■ SELECTED PASSAGE ■
---------------

Store anns and preds instead of evals in EvaluatorModule

2026-01-09 16:59:33 +01:00 · 2025-09-30 19:10:07 +01:00 · 2025-09-30 19:10:07 +01:00 · 2d796394f6
commit 2d796394f6
parent 49ec1916ce
3 changed files with 24 additions and 12 deletions
--- a/src/batdetect2/cli/evaluate.py
+++ b/src/batdetect2/cli/evaluate.py
@ -17,6 +17,7 @@ DEFAULT_OUTPUT_DIR = Path("outputs") / "evaluation"
@click.argument("model-path", type=click.Path(exists=True))
@click.argument("test_dataset", type=click.Path(exists=True))
@click.option("--config", "config_path", type=click.Path())
+@click.option("--base-dir", type=click.Path(), default=Path.cwd())
@click.option("--output-dir", type=click.Path(), default=DEFAULT_OUTPUT_DIR)
@click.option("--experiment-name", type=str)
@click.option("--run-name", type=str)
@ -30,6 +31,7 @@ DEFAULT_OUTPUT_DIR = Path("outputs") / "evaluation"
 def evaluate_command(
    model_path: Path,
    test_dataset: Path,
+    base_dir: Path,
    config_path: Optional[Path],
    output_dir: Path = DEFAULT_OUTPUT_DIR,
    num_workers: Optional[int] = None,
@ -52,7 +54,10 @@ def evaluate_command(

    logger.info("Initiating evaluation process...")

---------------

■ YOUR GOAL ■
Answer these from the commit diff above:
(a) How many files were changed, and how many additions and deletions were there?
(b) What default value is given to the new --base-dir option?
(c) What is the parent commit's identifier?

■ ENTRIES SUPPLIED ■

---------------

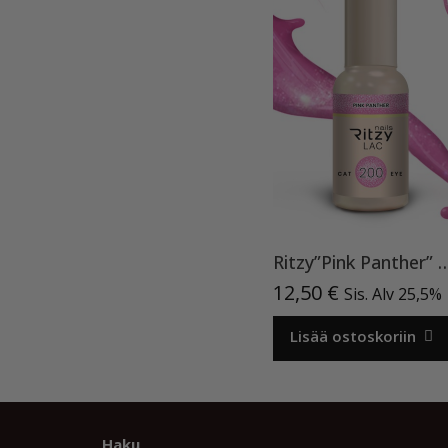
Ritzy”Pink Panther” 20
12,50
€
Sis. Alv 25,5%
Lisää ostoskoriin
Haku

---------------

■ EXERCISE ANSWER ■
(a) 3 files, with 24 additions and 12 deletions.
(b) Path.cwd()
(c) 49ec1916ce